This week, Tom Bisacquino discusses NAIOP's stance on green building.
Can you give our readers some background on what NAIOP is and what the organization does?
NAIOP is a trade association with over 17,000 members throughout the United States, Canada, and Mexico. We have 55 chapters of the organization: 52 U.S. chapters and three Canadian chapters. We also have an affiliate in Mexico called The Association of Mexican Private Industrial Parks (AMPIP), and their membership mirrors the NAIOP membership in the U.S. and Canada. Our members are primarily involved in the development, ownership, and investment of most commercial real estate product types. We started in office and industrial. Our members are now doing a lot of mixed-use development, so they're involved in a lot of retail and multi-family as it pertains to mixed-use.

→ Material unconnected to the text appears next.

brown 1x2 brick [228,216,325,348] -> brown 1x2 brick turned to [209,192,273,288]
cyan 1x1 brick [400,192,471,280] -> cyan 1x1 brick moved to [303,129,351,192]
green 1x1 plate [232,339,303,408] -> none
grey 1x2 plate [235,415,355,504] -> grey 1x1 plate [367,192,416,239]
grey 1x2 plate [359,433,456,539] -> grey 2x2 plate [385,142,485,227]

As a trade association, we educate our members through a variety of programs, webinars, conferences, and seminars. We do industry research, and we also represent our members from a legislative standpoint on the federal, state, and local levels. Issues that we're dealing with, as far as our members are concerned, are tax, environmental, and land use issues. We're very much at the forefront of representing our members on green and sustainable development issues as well, which branches into the whole energy debate.

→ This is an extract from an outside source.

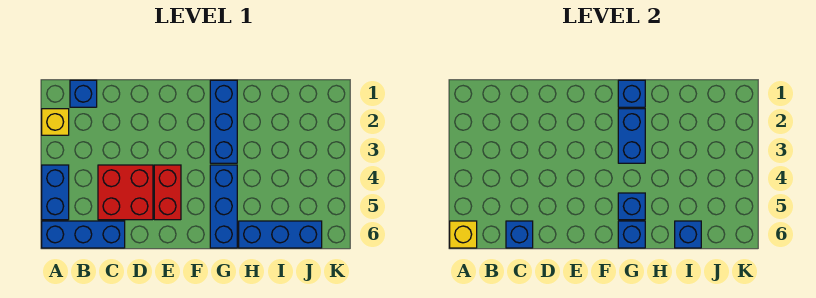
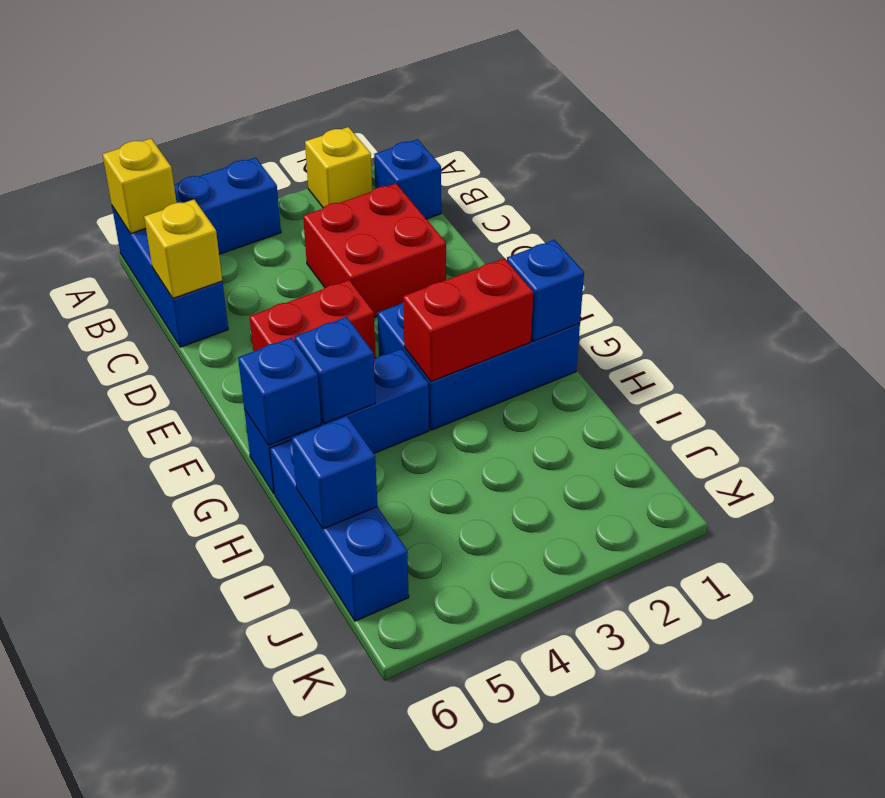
red 2x2 brick [98,165,153,220] -> red 2x2 brick moved to [303,184,446,317]
blue 1x1 brick [506,221,533,248] -> yellow 1x1 brick [144,200,222,298]
blue 1x3 brick [210,80,237,163] -> blue 2x3 brick [378,303,580,430]
blue 1x2 brick [618,109,645,163] -> red 1x2 brick [403,258,533,382]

It seems like the green building market is changing rather rapidly. Can you talk about some of the changes you have seen over the past year and your predictions for the future?
In the last 24 months, there has been a huge exhilaration in the green market. This has happened for a few reasons. Like any other product type, as things mature and become more prevalent, the cost of that technology drops. There's no difference with green technologies. Even as recently as three or four years ago, there was a five to 10 percent premium to go green. The question is: will the tenant ultimately pay for that? Is someone going to pay 10 percent higher rent because a building is using sustainable technologies? As those technologies have matured, the cost has dropped significantly. People are now looking at maybe a two percent premium, and in some cases, the cost is equal to conventional construction. You're also looking at the continually rising cost of energy. The business case for being green and employing energy savings methodologies has become so strong that you can't ignore it.

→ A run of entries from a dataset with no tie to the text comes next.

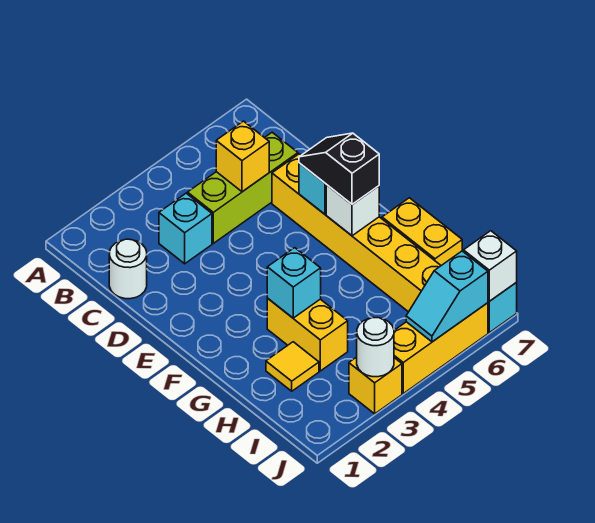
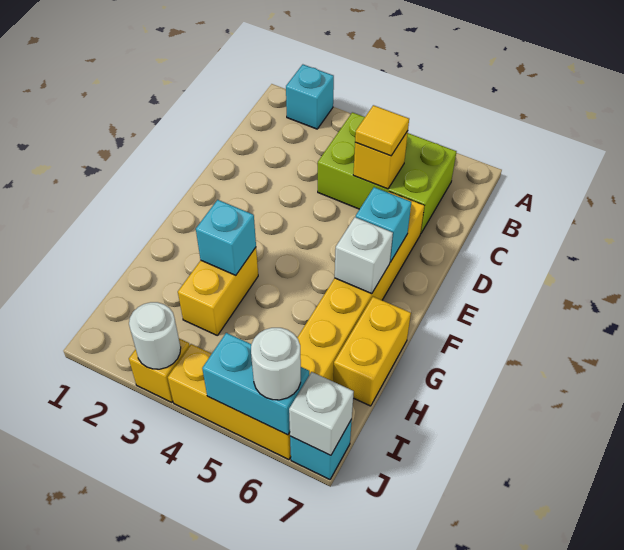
white 1x1 round brick [109,239,147,299] -> white 1x1 round brick moved to [251,328,301,400]
cyan 1x1 brick [159,193,212,264] -> cyan 1x1 brick moved to [286,65,334,129]
lime 1x3 brick [188,132,298,243] -> lime 2x3 brick [318,112,457,234]
black 1x2 slope [299,133,379,204] -> none
yellow 1x1 tile [266,342,319,391] -> yellow 1x1 tile moved to [355,105,409,156]
cyan 1x2 slope [406,251,488,342] -> cyan 1x2 brick [202,333,309,435]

I think that there's no question that our industry and our members embrace green and sustainable building. It's the right thing to do. It also makes a building more high-performance, which means it's going to be more energy efficient and will save the occupant(s) money. In many cases, these building have longer life-spans as well. When you get into the financial markets, you're starting to see preferential lending standards for sustainable and high-performance buildings. So, you're really seeing the full-circle. I would go as far as to suggest that if you're not building green today, you're really not building Class-A. The future definition of a Class-A building, particularly an office, is going to be a sustainable, high-performance building.
Everybody loves LEED. They seem to be the strongest green certifying organization going right now in the United States. Do you see any other organizations on the horizon that could be on par with the USGBC?
They certainly have that space to themselves right now. There's one other group called Green Building Initiative (GBI). They do a green rating system called Green Globes that kind of tracks with USGBC's LEED. It was big in Canada. The home builders brought GBI into the U.S. for residential, but I think they've kind of stepped away from it because the National Association of Home Builders (NAHB) has their own brand new system that they've launch in the last six or nine months. GBI was more on the residential side than on the commercial side. Right now, USGBC is pretty much the only player on the commercial side. They're huge, and they're international in scope. One of the things that we've been impressed with from the USGBC is that they are not afraid to change. They are very willing to change and keep modifying and honing their certification. Their goal is to impact the development of green buildings. That's what they want, and they understand that in order to achieve that, they need to work with the people who are doing it. I like their approach. They're all about partnering and incentives. They understand that if there are enough incentives put in place, the developers will choose to go green. They're not into mandating anything. So we're very much simpatico with them on that approach. I think that before you get to the point where people are going to try to legislate this and mandate it, I think the market will accept it because it's a smart business decision.
Builders are already employing biodegradable materials in areas such as flooring, but many construction materials still end up in landfills. When do you think builders will "up the ante," so to speak, and make completely waste-free, sustainable buildings?
In our green policy, which we've worked very hard on in the last year, it articulates how we think that you need to do everything you can that's cost-effective and look at it from the building's inception, development, and usage, to the building's ultimate demise. We as an organization believe that you have to look at the entire life-cycle of a building. You really need to think it through from the site prep of the building, the uses, operation, all the way to what are you going to do with that material afterward. We're already very much in support of the whole life-cycle approach to construction.